Strebelle, Sebastien, Marjorie Levy, Julian Thorne, Deyi Xie, ChevronTexaco, San Ramon, CA


Building geologically realistic reservoir models that honor well data and seismic-derived information remains a major challenge. Conventional variogram-based modeling techniques typically fail to capture complex geological structures while object-based techniques are severely limited by the amount of conditioning data. This talk presents new reservoir facies modeling tools developed at ChevronTexaco that improve both model quality and efficiency relative to traditional geostatistical techniques.

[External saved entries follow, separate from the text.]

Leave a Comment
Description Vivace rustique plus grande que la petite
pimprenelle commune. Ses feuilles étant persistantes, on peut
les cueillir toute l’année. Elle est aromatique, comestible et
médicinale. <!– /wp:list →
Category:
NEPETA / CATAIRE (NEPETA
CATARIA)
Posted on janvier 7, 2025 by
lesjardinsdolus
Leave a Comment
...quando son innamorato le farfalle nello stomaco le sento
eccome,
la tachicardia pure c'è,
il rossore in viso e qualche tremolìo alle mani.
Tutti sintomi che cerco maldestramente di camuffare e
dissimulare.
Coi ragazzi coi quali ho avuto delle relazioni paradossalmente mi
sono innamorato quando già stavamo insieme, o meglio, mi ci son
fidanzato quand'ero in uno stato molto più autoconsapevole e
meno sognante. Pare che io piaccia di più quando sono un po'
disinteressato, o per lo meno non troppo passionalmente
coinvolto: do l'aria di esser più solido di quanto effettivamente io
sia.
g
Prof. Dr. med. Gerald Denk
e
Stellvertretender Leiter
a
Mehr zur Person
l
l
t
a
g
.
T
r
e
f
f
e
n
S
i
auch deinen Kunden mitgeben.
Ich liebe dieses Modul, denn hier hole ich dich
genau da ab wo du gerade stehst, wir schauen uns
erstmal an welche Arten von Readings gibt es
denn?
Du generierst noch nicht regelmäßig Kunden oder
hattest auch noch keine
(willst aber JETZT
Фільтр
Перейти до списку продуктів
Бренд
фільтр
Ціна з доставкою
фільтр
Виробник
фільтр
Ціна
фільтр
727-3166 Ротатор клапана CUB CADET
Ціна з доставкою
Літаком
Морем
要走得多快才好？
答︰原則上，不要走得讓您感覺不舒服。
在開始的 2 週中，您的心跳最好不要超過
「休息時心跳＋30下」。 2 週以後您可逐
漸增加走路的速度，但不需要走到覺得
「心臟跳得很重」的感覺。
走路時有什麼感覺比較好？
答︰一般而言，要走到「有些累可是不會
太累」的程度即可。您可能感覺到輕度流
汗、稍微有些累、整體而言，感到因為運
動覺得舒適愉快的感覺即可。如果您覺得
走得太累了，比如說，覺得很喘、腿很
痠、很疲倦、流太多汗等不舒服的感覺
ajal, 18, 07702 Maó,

Multiple-Point Statistics (MPS) simulation is an innovative depositional facies modeling technique that uses conceptual geological models as training images to integrate geological information into reservoir models. Replacing the variogram with a training image allows MPS to capture complex spatial relationships between multiple facies, and model non-linear shapes such as sinuous channels. In addition, because MPS is not an object-based, but still a pixel-based algorithm, MPS can account for very large numbers of wells, seismic data, facies proportion maps and curves, variable azimuth maps, and interpreted geobodies, reducing dramatically uncertainty in facies spatial distribution.

Facies Distribution Modeling (FDM) is a new technique to generate facies probability cubes from user-digitized facies depocenter maps and cross-sections, well data, and verti­cal proportion curves. Facies probability cubes generated by FDM are used as soft con­straints in geostatistical modeling. They are critical, especially in sparse well environments, to ensure that the spatial distribution of the simulated facies is consistent with the deposi­tional facies interpretation of the field.

A workflow combining MPS and FDM has been successfully used for the last two years to model prominent ChevronTexaco assets in both shallow and deep-water environments.